Le formidable marché des chemins de fer russes, qui doivent être remis à neuf à coups de milliards de dollars, fait saliver les constructeurs ferroviaires occidentaux, dont le français Alstom qui s'est trouvé un allié dans la place.
Même s'ils ont beaucoup perdu en importance depuis la disparition de l'URSS, les chemins de fer restent un secteur clef de l'économie russe, que les autorités ont enfin décidé de rénover de fond en comble.
Les chiffres sont impressionnants: RZD, la puissante société publique des chemins de fer au million d'employés, prévoit d'investir quelque 400 milliards de dollars d'ici 2030 dans la construction de lignes nouvelles et le renouvellement de son matériel roulant.
Le programme va du remplacement de toutes les locomotives à l'achat de wagons de marchandises et à la modernisation des lignes destinées aux passagers, où il s'agit d'aller plus vite. Car si les trains russes sont extrêmement ponctuels, ils sont plutôt lents: 70 km/h en moyenne, ce qui est bien peu pour un pays aussi vaste!
Parmi les prétendants occidentaux, Siemens a pris une longueur d'avance en vendant un train rapide qui relie désormais Moscou à Saint-Pétersbourg en 3 heures 45, avec des pointes à 250 km/h.
Le groupe allemand doit aussi fournir des trains régionaux --qui circuleront notamment à Sotchi (sud) pour les jeux Olympiques d'hiver de 2014--, et a conclu un accord avec RZD pour créer un centre d'ingénierie commun destiné au développement de nouveaux matériels.
Quant au canadien Bombardier, il est lui aussi en termes avec RZD, puisqu'il a signé lundi l'acquisition de près de 50% du fabricant russe d’équipement de signalisation Elteza, une de ses filiales.
C'est pourtant avec le français Alstom que flirtait la veille Vladimir Iakounine, le président de RZD: il a inauguré dimanche un nouveau train rapide reliant Saint-Pétersbourg à Helsinki, un modèle pendulaire --qui s'incline dans les virages pour aller plus vite-- dont les dirigeants d'Alstom veulent faire "une vitrine" pour la Russie.
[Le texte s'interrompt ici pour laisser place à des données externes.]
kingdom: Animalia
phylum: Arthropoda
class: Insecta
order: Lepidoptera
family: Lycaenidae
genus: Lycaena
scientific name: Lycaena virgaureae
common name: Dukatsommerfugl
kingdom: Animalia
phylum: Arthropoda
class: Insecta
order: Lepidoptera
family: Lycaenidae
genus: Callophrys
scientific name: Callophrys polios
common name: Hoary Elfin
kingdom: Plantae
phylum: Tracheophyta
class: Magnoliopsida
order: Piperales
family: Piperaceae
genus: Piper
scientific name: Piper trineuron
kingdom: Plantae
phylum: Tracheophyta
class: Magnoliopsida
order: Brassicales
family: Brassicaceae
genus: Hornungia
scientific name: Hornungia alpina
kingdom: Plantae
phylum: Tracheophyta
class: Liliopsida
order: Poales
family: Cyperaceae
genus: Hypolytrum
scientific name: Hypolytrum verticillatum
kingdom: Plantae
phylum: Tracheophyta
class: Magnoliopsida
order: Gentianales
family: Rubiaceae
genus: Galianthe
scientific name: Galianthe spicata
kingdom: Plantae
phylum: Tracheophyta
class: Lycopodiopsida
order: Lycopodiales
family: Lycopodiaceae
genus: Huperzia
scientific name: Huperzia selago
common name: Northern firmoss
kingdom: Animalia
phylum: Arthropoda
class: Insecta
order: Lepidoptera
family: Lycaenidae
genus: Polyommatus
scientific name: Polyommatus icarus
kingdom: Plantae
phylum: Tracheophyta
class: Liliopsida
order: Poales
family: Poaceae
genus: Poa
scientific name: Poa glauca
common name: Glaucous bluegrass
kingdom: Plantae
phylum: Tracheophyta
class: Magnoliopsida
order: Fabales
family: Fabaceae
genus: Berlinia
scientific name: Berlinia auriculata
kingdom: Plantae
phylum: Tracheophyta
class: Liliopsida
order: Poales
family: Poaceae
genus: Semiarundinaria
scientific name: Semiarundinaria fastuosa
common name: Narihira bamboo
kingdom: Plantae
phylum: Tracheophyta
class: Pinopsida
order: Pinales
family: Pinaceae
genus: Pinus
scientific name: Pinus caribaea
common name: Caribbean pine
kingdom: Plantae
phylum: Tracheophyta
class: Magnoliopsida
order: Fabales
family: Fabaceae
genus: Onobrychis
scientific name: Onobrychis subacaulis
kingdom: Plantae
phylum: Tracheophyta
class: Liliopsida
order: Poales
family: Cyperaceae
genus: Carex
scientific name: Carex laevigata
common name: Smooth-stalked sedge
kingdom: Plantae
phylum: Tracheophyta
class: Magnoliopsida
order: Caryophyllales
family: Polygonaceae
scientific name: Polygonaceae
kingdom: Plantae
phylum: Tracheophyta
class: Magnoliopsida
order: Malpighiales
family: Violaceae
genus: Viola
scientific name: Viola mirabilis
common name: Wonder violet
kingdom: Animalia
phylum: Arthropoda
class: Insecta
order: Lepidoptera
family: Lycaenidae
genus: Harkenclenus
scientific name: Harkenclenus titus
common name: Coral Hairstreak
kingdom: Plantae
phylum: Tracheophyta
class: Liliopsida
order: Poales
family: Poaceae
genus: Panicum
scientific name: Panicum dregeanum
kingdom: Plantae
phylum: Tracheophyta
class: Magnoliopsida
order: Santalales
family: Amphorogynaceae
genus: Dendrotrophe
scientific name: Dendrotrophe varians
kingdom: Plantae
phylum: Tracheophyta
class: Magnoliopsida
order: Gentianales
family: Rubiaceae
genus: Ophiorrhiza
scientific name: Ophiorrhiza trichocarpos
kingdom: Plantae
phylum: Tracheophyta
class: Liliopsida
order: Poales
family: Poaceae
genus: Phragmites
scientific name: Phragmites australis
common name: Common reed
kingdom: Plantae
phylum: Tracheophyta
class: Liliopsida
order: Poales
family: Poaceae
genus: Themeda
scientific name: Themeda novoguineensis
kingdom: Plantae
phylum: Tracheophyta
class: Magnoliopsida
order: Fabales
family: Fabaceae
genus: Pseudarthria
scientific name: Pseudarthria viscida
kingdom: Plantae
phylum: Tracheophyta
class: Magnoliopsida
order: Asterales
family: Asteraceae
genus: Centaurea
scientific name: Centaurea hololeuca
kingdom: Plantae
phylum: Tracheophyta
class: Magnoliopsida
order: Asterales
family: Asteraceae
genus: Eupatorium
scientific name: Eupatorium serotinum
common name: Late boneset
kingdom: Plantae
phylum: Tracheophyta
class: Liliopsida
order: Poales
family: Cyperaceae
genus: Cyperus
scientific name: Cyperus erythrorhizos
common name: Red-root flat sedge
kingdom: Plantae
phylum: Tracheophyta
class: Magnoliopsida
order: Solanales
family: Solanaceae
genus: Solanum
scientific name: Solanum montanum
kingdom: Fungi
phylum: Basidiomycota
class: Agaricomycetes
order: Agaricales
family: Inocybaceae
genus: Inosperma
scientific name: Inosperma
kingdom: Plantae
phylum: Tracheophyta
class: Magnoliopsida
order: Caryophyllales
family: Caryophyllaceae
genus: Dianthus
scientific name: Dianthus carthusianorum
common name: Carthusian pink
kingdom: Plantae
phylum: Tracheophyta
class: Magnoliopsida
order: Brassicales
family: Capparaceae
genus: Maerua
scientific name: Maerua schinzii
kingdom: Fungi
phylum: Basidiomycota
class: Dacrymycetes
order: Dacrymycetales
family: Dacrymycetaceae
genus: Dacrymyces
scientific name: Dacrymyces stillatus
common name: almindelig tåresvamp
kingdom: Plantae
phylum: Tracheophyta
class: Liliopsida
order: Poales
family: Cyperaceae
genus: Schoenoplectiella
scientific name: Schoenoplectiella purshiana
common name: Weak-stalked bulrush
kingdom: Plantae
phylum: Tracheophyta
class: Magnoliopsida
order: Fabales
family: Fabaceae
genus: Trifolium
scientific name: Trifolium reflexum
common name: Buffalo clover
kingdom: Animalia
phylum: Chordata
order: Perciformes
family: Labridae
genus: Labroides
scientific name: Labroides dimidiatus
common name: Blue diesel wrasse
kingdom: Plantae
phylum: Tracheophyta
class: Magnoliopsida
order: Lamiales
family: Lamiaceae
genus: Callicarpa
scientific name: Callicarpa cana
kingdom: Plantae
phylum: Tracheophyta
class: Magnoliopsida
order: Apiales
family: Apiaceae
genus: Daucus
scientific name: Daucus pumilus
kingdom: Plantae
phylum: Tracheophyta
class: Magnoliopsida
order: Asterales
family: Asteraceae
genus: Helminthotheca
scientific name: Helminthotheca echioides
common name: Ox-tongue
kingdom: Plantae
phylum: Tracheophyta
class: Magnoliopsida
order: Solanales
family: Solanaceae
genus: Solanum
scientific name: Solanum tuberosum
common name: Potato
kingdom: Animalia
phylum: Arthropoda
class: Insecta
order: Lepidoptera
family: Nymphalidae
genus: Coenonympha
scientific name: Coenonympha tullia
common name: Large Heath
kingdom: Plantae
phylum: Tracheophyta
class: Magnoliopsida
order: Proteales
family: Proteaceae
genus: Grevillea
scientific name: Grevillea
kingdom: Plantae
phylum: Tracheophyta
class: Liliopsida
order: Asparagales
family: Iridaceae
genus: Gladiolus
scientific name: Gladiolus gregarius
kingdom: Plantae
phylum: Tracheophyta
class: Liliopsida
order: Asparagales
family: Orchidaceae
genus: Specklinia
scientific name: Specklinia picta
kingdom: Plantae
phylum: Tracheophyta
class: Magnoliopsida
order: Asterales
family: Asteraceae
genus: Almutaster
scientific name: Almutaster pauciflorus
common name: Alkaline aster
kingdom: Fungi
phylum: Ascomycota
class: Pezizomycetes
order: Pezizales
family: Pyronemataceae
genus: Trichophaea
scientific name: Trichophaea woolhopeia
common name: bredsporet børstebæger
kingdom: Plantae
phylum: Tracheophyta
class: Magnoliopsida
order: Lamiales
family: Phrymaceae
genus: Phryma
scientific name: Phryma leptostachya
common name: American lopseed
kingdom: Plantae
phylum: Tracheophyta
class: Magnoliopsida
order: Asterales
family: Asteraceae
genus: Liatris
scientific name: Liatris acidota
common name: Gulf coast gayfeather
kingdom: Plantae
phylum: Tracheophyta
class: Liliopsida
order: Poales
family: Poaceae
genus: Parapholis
Les mêmes devraient se retrouver dans quelques jours --ou semaines-- pour finaliser un accord passé en mars 2009, qui prévoit l'entrée d'Alstom à hauteur de 25% plus une action au capital de Transmashholding (TMH), le numéro un russe de la construction ferroviaire (et numéro 6 mondial, Alstom étant numéro 2 derrière Bombardier)... dont RZD détient aussi 25% plus une action.
Mais avant même cette signature qui tarde à venir, Alstom et TMH ont commencé à travailler ensemble: les deux partenaires ont déjà vendu des centaines de locomotives électriques en Russie et au Kazakhstan.
Ils vont maintenant s'attaquer au marché des tramways, très délaissés en Russie depuis la fin de l'URSS (quand ils n'ont pas disparu): Alstom compte produire une version locale du Citadis, son tram vedette, dans une usine de TMH à Saint-Pétersbourg. Avec des chances de contrats, selon ses dirigeants.
Les groupes occidentaux ont en tête le marché des trains à grande vitesse, que la Russie veut faire rouler à 350 km/h (ou plus) dans quelques années.
En accueillant le train pendulaire venu d'Helsinki, dimanche, le Premier ministre russe Vladimir Poutine a d'ailleurs dit qu'il envisageait "un programme de construction de TGV pour desservir les villes qui abriteront le Mondial" de football en 2018.
L'appel d'offres du projet de liaison TGV entre Moscou et Saint-Pétersbourg en moins de trois heures devrait être lancé au printemps, prédit-on chez Alstom, où le directeur régional Bernard Gonnet a annoncé que le groupe sera candidat au sein d'un consortium français.
"La balle n'est pas chez nous. Quand on nous enverra la balle, on va la saisir", a lancé le PDG d'Alstom, Patrick Kron.